Esta pareja de ataque y contraataque pone en práctica un concepto que no se suele ver en películas y en los medios en general: la espada no es un sable láser, puede ser agarrada sin demasiado problema. Contra el remedio de agarrar y controlar la empuñadura de la espada enemiga y golpear con la lámina propia, el contrarremedio consiste en agarrar la lámina del adversario y, antes de que pueda reaccionar, estrellársela contra la cara al mismo tiempo que atacamos con estocada o golpe de pomo. Nada agradable. Aquí aparece recreado por Guy Windsor y uno de sus estudiantes:


REMEDIOS EXTERNOS

Empujar el codo y Golpear con el Pomo (Elbow Push and Pommel Strike) y Agarrar por la muñeca y Desarmar (Grab the Wrist and Disarm)

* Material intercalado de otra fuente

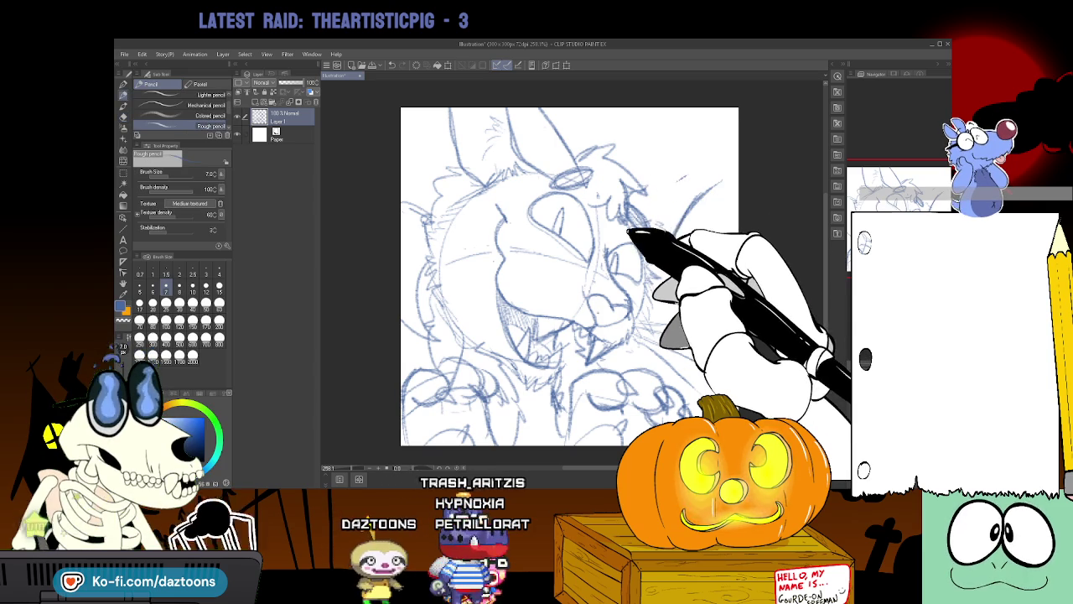
drag(652, 216, 721, 166)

Muy parecido al Turn and Pommel Strike, pero en este caso el contrarremedio consiste en agarrar la muñeca, torcerla hacia afuera y desarmar al oponente, tal y como Fiore nos muestra en la defensa del primer maestro de daga. Recordemos que Elbow Push and Pommel Strike puede utilizarse contra un intercambio.

Soprana Tor di Spada y Agarrar por la muñeca y Golpear (Grab the Wrist and Strike)

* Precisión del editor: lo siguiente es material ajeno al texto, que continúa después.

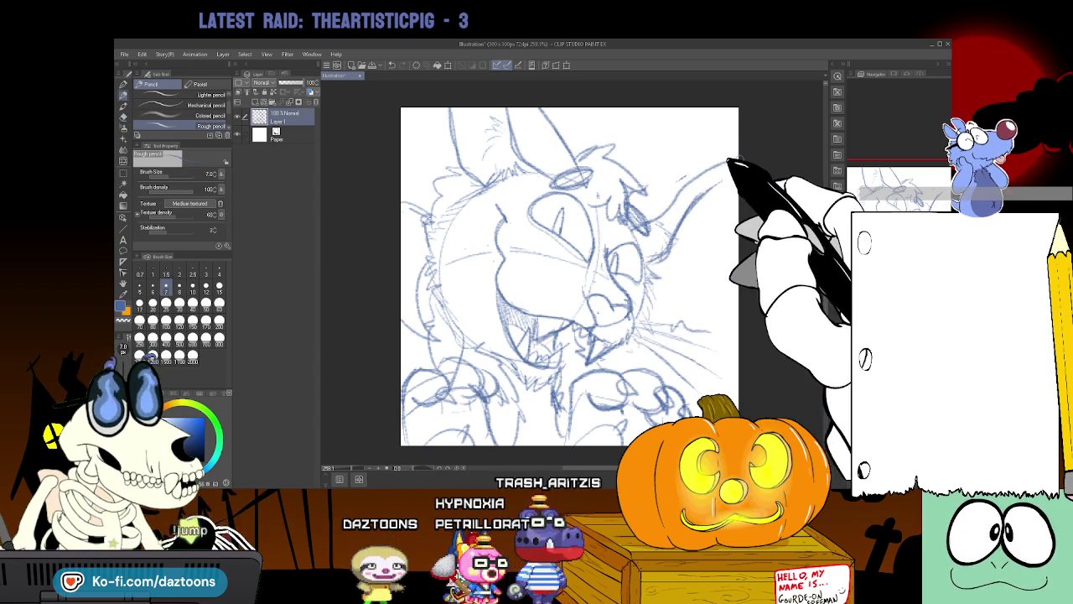
drag(648, 177, 736, 159)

Mi favorito, el más espectacular y satisfactorio si sale bien (y desastroso si sale mal). Consiste en desarmar al adversario utilizando el brazo izquierdo para controlar los dos brazos del adversario, y empleando el pomo y la empuñadura de la espada propia para hacer girar la espada del adversario hasta arrancársela de la mano. ¡Magnífico! El contraataque consiste en agarrar la muñeca del adversario mientras se acerca para ejecutar el desarme, interceptándolo, y golpear con una estocada. Este remedio es el segundo y último que se puede utilizar contra el Intercambio (y recordemos también que en el caso de la técnica Romper la Estocada, es también una de las formas de terminar).
Como hemos visto, el sistema de Stretto es sencillo pero efectivo y variado. Introduce un elemento de estrategia y duda a la hora de decidir si se pasa o no a Stretto, de qué lado hacerlo y qué remedio jugar. La Virtud Fortitudo está muy relacionada con el Stretto, ya que el jugador con más Fortitudo podrá elegir el lado Stretto (ya sea para entrar o para defenderse), y también Audatia (aunque sin duda este es uno de los puntos débiles del juego, como ya hemos explicado). Cuando quedan ya pocas cartas de Golpe, y los encuentros de cuerpo a cuerpo son más y más frecuentes, y escapas por los pelos de que te abran la cabeza con un golpe de pomo… ahí está, quizá, el elemento más satisfactorio y auténtico de Audatia, porque cada duelo que no se gana rápidamente con una técnica ejemplar (un contraataque, un intercambio) desemboca lenta pero inexorablemente en el cuerpo a cuerpo. Recordad también que el proceso Stretto está extensamente explicado en la segunda parte de nuestra guía paso a paso, que podréis encontrar aquí.


Hasta aquí la guía de cartas común a todos los personajes. En el próximo capítulo, hablaremos sobre las diferentes habilidades de cada personaje (Galeazzo, Boucicault y Lady Agnes), las cartas que le dan variedad al juego y que orientan a cada uno de los personajes hacia un camino u otro. Saludos.